If you ask them, my children have never met a stranger. They introduce themselves to anyone who passes: neighbors, construction workers, and motorists.

I explained the concept of Stranger Danger.

They seemed to understand.

I taught them the Don’t Talk To Strangers song.

They loved it.

And then one day my four-year-old walked off toward the neighbor’s gardener, and as I ran after him, he looked back at me and calmly explained, “It’s okay, Mommy. I’m just going to sing him the Don’t Talk To Strangers song.”

My other son assured me that since he had already told the cashier his name, she’s no longer a stranger. In fact, they’re on a first-name basis with each other, so I shouldn’t worry because this was not the Stranger Danger thing we’d talked about in the past.

I have to admit that that particular phase fazed the daylights out of me for some time.

 

Another milestone I reached as a parent was to automatically and constantly point out things of interest to my children when we were out together. “Look! It’s a garbage truck / construction truck / train!”

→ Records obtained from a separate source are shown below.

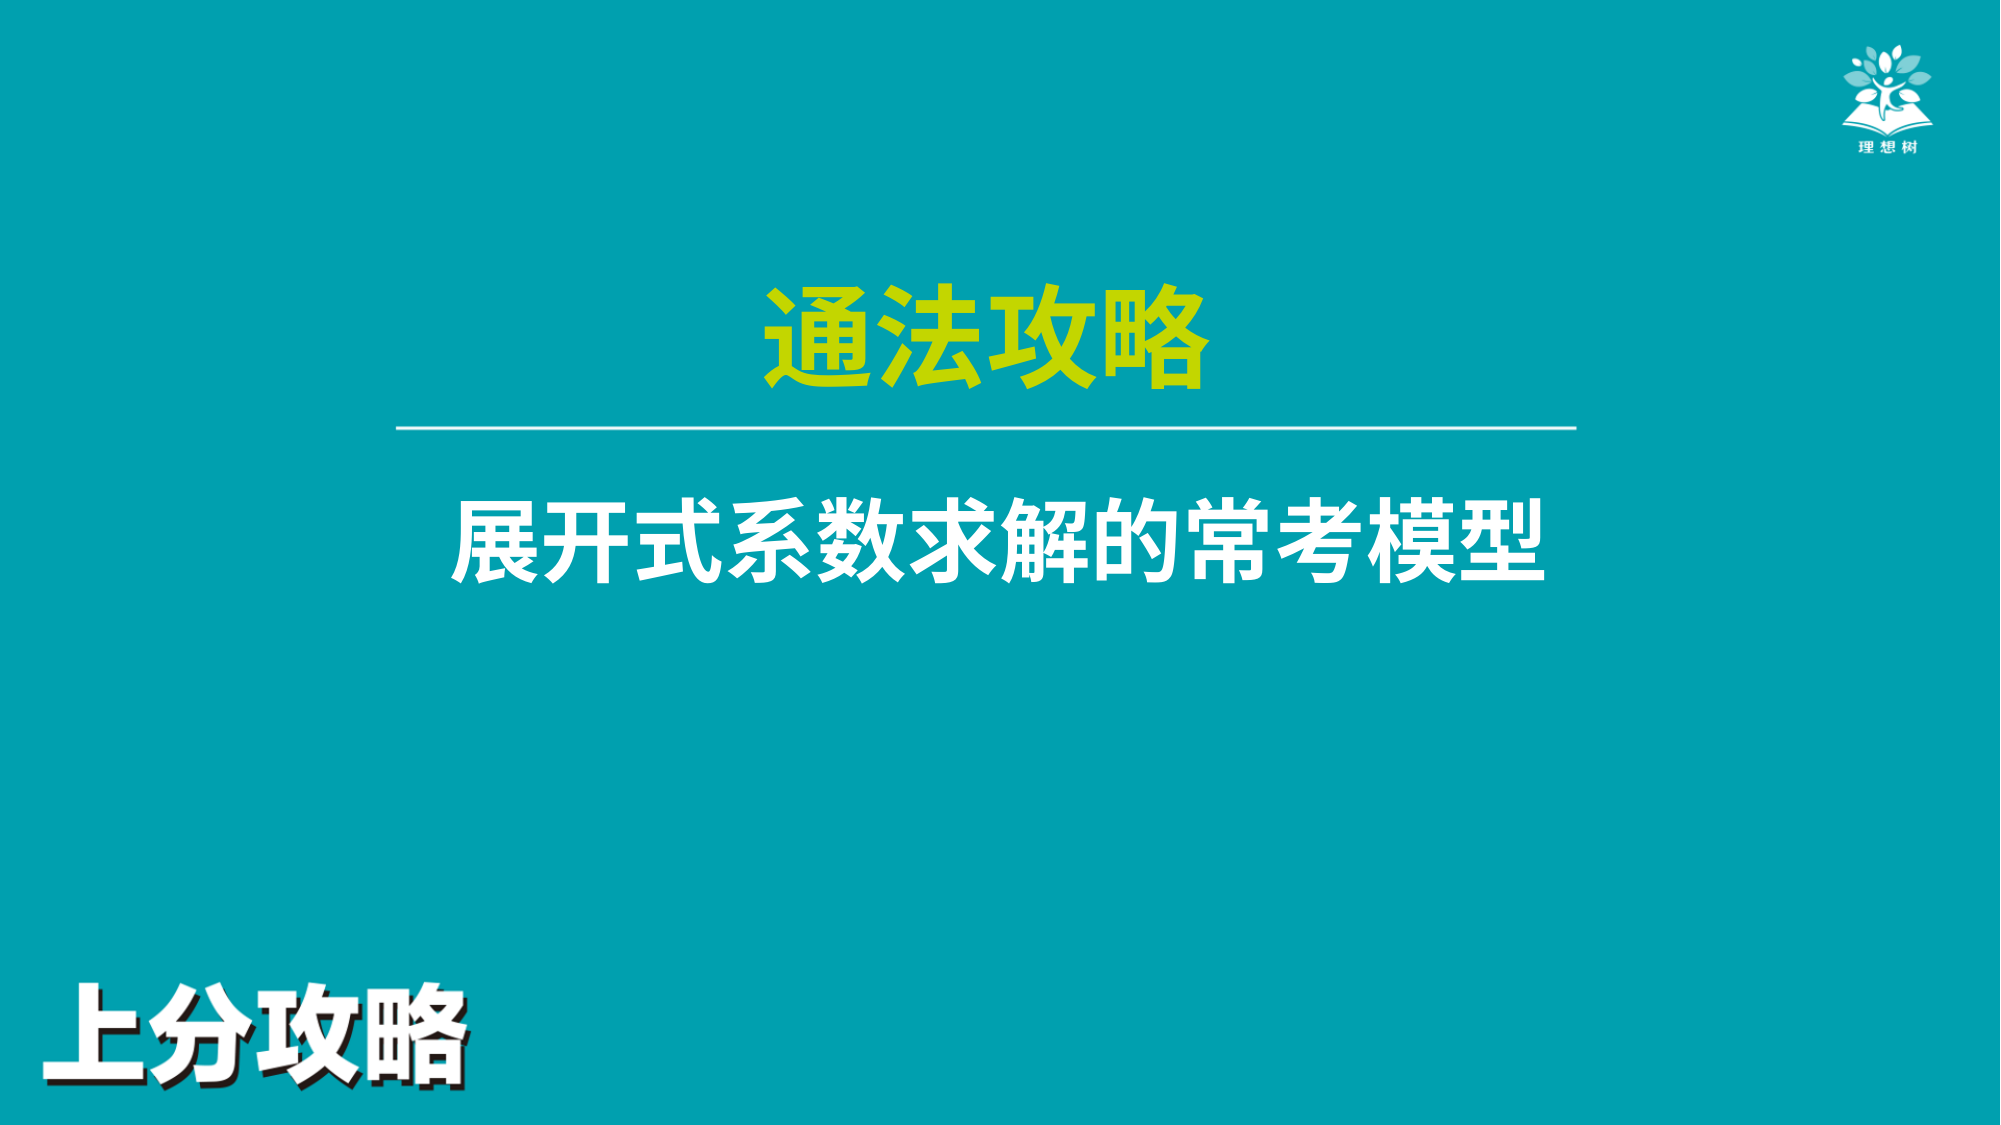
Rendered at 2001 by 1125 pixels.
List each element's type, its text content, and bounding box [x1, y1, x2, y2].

text_box 通法攻略 [395, 253, 1577, 413]
picture [0, 0, 2000, 472]
picture [0, 603, 2000, 1125]
text_box 展开式系数求解的常考模型 [0, 472, 2000, 603]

I’d do it so often that I found myself shouting, “Hey! Does everyone see that huge construction truck?” while out driving or walking alone. It made going out in public an opportunity for incredible awkwardness. (Other adults do not care about construction trucks. I know this now.)

In any case, that was before my experience turned into wisdom, because at this point in my life, the very last thing I would ever do would be to point out something to my children if either we or the fascinating thing was in a moving vehicle. Because were I to alert my children to the presence of, say, a fire truck, only one child would manage to look up in time and in the right direction in order to catch a glimpse of the truck while the other kids would miss it completely, and then my car is full of hysterical kids who insist that, “If we follow the fire truck really fast right now then we would also be able to see it!”

You can see how that might faze someone.

 

As my kids get older, they become more independent, which I understand is one of the goals of parenting. But it’s a real balancing act. Yes, I want my child to go forth and find his passion and chase his dreams and feel that he can accomplish whatever he puts his mind to.

On the other hand, I came across my six-year-old one summer afternoon, looking for something as his bungalow colony friends waited nearby. When I asked him what he was looking for he replied, “I’m looking for a hammer.”

“A hammer?”

“Yes. Or that other thing that’s sharp on one side.”

“You mean a PICKAX?”

“Yeah. I’m looking for a hammer or a pickax.”

“For what?!”

He sighed, slightly frustrated at having to explain things to someone (me) not involved in the planning of the day’s activity and said, “We want to break down the door to the big pool.”

“Oh. Sure. Glad you explained. You have a creative vision, and you’re trying to see it through. Let me help you out with that. Absolutely zero chance of you getting your hands on either a hammer or a pickax. At all. Ever.”

If I could only explain the level of nonchalance that was going on here as he calmly and matter-of-factly informed me that he:

  1. wanted to do some freelance demolition so that he could
  2. gain access to an unsupervised deep water pool

as if this were a brilliant idea that I would totally get behind.

I’m truly sorry for squashing my son’s hopes and dreams that day but his Creative Independent Phase had fazed me to the extent that I needed a while to recover from that one.

 

There are approximately 385 more stages that my children have grown through so far, making me consider giving each stage its own chapter in a handy Parenting Guidebook that I’m thinking about writing, titled How to Be Okay with Being Continuously Fazed by Your Children’s Phases. You can look for it in a bookstore near you as soon as I have a spare minute to write it.